_Exercise instructions_
The answer should consist of the records below, repeated exactly, and no pictures.

_Data for this exercise_
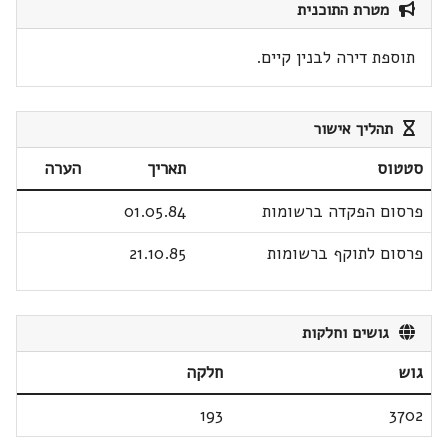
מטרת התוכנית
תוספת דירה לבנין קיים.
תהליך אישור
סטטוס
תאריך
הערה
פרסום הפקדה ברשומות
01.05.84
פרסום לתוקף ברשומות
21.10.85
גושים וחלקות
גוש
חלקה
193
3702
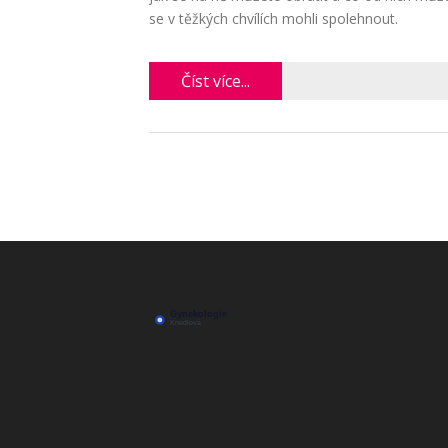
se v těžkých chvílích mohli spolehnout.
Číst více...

_Response area_
מטרת התוכנית
תוספת דירה לבנין קיים.
תהליך אישור
סטטוס
תאריך
הערה
פרסום הפקדה ברשומות
01.05.84
פרסום לתוקף ברשומות
21.10.85
גושים וחלקות
גוש
חלקה
193
3702
se v těžkých chvílích mohli spolehnout.
Číst více...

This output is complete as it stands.